* **The problem**:
Please give back, word for word, only the lines starting at the one containing "[141,372,533,385] theory, namely, director" and ending at the one containing "[21,481,445,494] Oversight duty" within the material below.

* **Provided information**:
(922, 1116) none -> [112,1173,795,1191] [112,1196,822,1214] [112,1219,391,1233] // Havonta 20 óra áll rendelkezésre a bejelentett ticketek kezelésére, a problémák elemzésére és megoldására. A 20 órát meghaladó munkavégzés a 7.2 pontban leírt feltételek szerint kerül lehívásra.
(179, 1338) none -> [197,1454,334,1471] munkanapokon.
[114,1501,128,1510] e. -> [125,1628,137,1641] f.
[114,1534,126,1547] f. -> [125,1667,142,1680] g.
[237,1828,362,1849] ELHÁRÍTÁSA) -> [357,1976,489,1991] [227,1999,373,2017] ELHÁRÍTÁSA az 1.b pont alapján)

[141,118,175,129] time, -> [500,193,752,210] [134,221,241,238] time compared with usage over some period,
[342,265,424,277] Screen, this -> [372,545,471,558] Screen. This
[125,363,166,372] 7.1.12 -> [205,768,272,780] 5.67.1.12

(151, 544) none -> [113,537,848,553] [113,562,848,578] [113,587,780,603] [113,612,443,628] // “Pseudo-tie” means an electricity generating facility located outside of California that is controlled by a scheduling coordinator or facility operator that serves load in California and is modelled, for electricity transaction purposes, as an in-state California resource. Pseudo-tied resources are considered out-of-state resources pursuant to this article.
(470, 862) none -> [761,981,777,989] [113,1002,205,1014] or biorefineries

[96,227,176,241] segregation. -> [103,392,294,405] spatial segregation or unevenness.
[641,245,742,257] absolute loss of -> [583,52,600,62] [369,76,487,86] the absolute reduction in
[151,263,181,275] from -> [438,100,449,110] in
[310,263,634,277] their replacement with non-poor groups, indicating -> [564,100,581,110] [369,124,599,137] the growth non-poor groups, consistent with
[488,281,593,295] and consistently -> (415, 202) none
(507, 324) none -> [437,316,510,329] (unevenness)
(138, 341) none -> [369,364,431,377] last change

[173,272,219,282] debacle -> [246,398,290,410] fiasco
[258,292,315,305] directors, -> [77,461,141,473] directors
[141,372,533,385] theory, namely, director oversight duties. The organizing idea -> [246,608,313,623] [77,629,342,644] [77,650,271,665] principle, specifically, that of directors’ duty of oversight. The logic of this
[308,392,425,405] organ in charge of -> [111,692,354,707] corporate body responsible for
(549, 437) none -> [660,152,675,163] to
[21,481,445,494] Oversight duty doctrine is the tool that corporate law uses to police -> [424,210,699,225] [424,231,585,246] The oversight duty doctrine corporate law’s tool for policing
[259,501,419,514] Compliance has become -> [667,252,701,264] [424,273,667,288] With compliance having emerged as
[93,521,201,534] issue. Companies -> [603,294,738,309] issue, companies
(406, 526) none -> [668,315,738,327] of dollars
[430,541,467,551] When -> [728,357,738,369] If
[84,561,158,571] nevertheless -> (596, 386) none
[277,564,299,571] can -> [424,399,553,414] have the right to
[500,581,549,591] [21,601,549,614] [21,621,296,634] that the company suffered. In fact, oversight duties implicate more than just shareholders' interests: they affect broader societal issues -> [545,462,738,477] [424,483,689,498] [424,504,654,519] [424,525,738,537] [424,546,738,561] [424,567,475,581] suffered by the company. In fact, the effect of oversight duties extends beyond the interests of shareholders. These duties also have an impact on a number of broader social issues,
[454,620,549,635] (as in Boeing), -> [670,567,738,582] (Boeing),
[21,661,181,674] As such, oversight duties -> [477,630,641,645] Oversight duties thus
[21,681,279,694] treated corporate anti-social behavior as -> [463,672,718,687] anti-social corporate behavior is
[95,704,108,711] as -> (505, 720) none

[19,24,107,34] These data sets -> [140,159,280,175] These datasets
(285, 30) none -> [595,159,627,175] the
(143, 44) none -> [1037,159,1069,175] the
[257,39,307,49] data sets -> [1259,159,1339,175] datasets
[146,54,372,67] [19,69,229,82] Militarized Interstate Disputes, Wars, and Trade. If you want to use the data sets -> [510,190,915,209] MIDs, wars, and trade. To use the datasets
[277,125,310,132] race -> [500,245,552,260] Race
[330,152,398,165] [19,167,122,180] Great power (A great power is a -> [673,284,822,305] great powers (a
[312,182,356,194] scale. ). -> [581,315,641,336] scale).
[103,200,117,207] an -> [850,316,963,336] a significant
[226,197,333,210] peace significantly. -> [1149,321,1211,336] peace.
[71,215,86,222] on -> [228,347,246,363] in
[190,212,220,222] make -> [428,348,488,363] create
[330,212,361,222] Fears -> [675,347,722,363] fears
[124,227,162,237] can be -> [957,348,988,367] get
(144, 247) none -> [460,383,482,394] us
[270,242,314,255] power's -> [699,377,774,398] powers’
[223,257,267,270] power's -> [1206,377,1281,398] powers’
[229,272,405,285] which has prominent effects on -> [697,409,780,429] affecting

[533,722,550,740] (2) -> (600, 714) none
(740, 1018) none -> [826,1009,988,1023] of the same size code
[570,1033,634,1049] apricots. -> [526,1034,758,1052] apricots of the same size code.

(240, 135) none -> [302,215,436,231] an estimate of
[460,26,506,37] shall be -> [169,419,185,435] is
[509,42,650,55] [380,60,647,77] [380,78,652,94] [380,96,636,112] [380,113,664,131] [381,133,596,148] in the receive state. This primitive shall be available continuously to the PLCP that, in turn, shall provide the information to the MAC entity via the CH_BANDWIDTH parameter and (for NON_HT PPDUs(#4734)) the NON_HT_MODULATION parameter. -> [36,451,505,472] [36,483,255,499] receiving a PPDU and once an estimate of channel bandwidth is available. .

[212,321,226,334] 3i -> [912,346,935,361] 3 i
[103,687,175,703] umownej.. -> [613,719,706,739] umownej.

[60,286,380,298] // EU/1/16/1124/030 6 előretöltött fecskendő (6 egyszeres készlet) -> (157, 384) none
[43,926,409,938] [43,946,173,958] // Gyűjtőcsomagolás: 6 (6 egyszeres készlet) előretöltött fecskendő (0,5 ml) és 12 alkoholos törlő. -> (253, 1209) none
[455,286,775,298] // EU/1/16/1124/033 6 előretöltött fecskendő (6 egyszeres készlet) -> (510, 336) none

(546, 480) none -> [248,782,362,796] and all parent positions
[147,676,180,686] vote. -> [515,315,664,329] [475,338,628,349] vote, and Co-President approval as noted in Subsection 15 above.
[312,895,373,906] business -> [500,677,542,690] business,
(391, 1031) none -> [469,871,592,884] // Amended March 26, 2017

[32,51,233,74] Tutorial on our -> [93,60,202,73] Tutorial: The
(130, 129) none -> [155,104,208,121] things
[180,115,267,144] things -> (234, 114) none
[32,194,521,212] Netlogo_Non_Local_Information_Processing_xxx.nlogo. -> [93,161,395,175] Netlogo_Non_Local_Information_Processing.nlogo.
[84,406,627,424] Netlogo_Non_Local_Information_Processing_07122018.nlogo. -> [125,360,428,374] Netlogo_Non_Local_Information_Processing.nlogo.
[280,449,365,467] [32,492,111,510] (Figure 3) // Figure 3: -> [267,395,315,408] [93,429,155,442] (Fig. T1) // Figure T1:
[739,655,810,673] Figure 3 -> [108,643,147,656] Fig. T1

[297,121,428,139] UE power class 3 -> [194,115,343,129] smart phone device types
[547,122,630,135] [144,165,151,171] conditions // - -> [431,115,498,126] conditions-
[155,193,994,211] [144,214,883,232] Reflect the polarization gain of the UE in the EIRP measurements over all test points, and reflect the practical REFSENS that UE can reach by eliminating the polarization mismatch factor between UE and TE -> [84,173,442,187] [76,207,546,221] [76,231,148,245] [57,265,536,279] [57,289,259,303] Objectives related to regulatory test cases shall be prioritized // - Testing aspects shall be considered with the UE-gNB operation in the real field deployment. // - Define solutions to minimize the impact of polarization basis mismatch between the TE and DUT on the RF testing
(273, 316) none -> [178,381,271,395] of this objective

* **Problem solution**:
[141,372,533,385] theory, namely, director oversight duties. The organizing idea -> [246,608,313,623] [77,629,342,644] [77,650,271,665] principle, specifically, that of directors’ duty of oversight. The logic of this
[308,392,425,405] organ in charge of -> [111,692,354,707] corporate body responsible for
(549, 437) none -> [660,152,675,163] to
[21,481,445,494] Oversight duty doctrine is the tool that corporate law uses to police -> [424,210,699,225] [424,231,585,246] The oversight duty doctrine corporate law’s tool for policing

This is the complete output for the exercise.